Çimento üretimi, çevre dostu hale gelecek
Günümüzde en yaygın kullanılan Portland çimentosu, kireçtaşının yüksek sıcaklıklarda kil ile karıştırılmasıyla üretiliyor. Ancak bu süreç, hem fırınların fosil yakıtlarla ısıtılması hem de kireçtaşının kimyasal olarak parçalanması nedeniyle büyük miktarda karbon salınımına yol açıyor. Yeni yöntem ise fırınlarda kullanılan enerjiyi en aza indiren ve süreçte havadaki karbondioksiti doğrudan yakalayıp faydalı ürünlere dönüştüren bir elektrokimyasal mekanizma içeriyor. Araştırmacılar, bu yöntemde kalsiyum karbonatı geri dönüştürülmüş beton veya bazalt gibi düşük maliyetli materyallerle üretmenin mümkün olduğunu ve böylece çimento üretimini hem ekonomik hem de çevre dostu hâle getirmenin yollarını bulduklarını belirtiyor.
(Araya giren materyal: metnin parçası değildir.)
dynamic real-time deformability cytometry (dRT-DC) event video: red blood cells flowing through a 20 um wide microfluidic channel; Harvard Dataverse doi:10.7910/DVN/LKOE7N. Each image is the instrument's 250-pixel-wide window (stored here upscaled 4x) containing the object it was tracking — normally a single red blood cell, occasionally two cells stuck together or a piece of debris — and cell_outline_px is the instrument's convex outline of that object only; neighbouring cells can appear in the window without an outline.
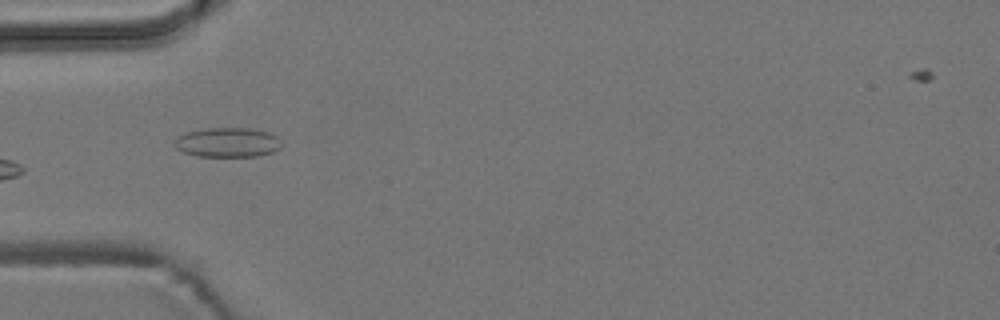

Sistemin temelinde, kalsiyum karbonat oluşturmak için havadaki karbondioksitin sudaki hidroksit iyonlarıyla reaksiyona sokulması yatıyor. Bu süreç, mevcut çimento üretim altyapısına entegre edilebilecek şekilde tasarlandığından, herhangi bir büyük yeniden yapılanma ihtiyacını ortadan kaldırıyor. Dahası, bu yeni yöntemin kullanılmasıyla, çimento üretiminden kaynaklanan karbon emisyonlarının yüzde 8’den yüzde 3’e düşürülmesi mümkün olabilir. Bu da küresel ölçekte her yıl yaklaşık üç gigaton karbondioksitin atmosfere salınmasının önüne geçebilecek potansiyel bir iyileşme anlamına geliyor.
Projeyi yöneten bilim insanlarından Jiaqi Li, bu yöntemin hem düşük maliyetli hem de geniş çapta uygulanabilir bir çözüm sunduğunu vurguluyor. Özellikle, şantiyelerden elde edilen geri dönüştürülmüş beton ve bazalt gibi dünyanın hemen her bölgesinde bulunabilen malzemelerin kullanımı, yöntemin benimsenmesini daha kolay hale getiriyor. Bu yenilik, çimento endüstrisinde yalnızca çevresel bir dönüşüm değil, aynı zamanda ekonomik açıdan da önemli bir değişimin habercisi olarak görülüyor.